Nintendo Need A Nokia Moment

18 Mar

The famous Nokia memo that saw CEO Stephen Elop tearing the company apart was a call to action, a punctuation mark for the company. But it wasn’t a full stop. It would have been much more worrying for Elop to issue a platitudinous memo saying that everything was fine, and Nokia should carry on the way it was going.

This is what worries me, at the moment, about Nintendo. They seem to have gone into denial. Michael French’s excellent summary of the GDC speeches by Iwata and Apple in last week’s MCV really brought this to the fore. Iwata was doom mongering for the industry and separating ‘games’ from ‘apps’. Nintendo seem fixed on making games, putting them on bits of plastic, and flogging them at £40 a pop. Well, great – if you can get away with it but that was then, and this is now.

I have no doubt that the 3DS will sell shed loads with a low, but decent attachment rate for software. But I am certain that it will not have the lifespan of the original DS whose genuine innovation in play pattern saw it, deservedly, rule the mobile gaming roost until the iPod touch came along. And now, we are all gamers. But we are playing ‘Angry Birds’ not ‘Animal Crossing’.

Don’t get me wrong, I HEART NINTENDO. I respect them as the greatest creators of video games that ever were. They have given my kids, my friends, and me many hours of pure fun. More or less anything first party is stupendous and they have defined so much about what makes our business so engaging and joyous. But Nintendo seriously need a ‘Nokia Memo Moment’. They need to realise that they have the potential to carry on making money by putting their games into more hands than ever. They need to look at making their £40 in other ways, look at the numbers giving regular subscriptions to ‘Binweevils’ and ‘Moshi Monsters’ as a good place to start. What about letting Mario loose on a few other platforms, what about those animals crossing onto Facebook?

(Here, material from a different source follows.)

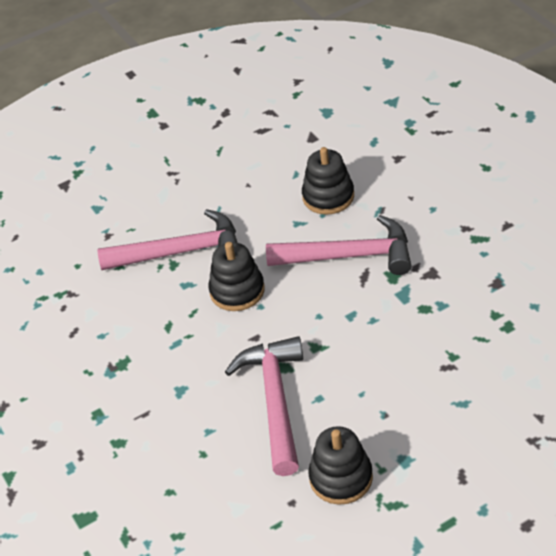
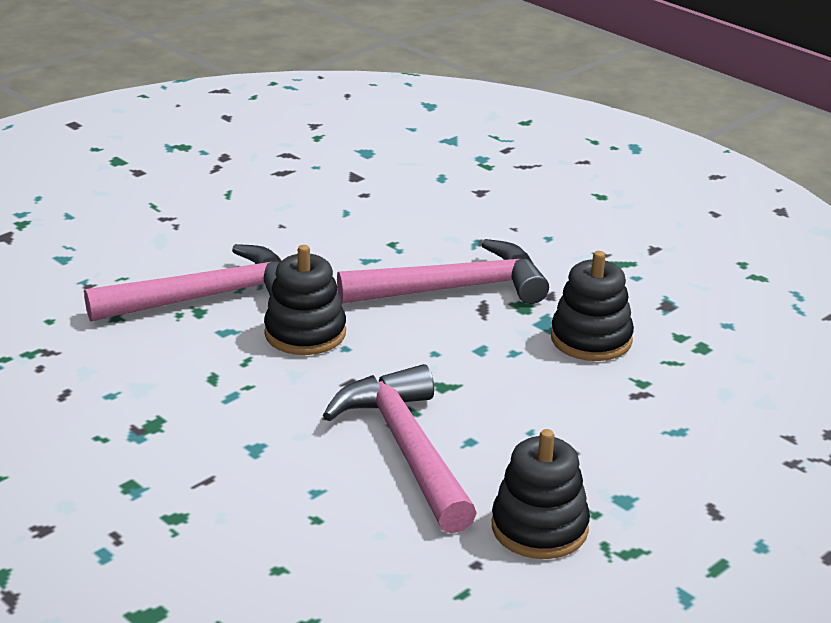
camera: 20 degrees left, 15 degrees down
black stacking toy [302,147,354,215] -> black stacking toy moved to [551,251,634,361]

I don’t have the answers (obviously) but I don’t want Nintendo to wither because they are too stubborn to see into the future and change with the market. In fact, I think there is more potential for more people than ever before to share in the magic of Nintendo games. But Nintendo need to shift their perspective, experiment, stop being so blinkered and get their wonderful games into the hands of the masses.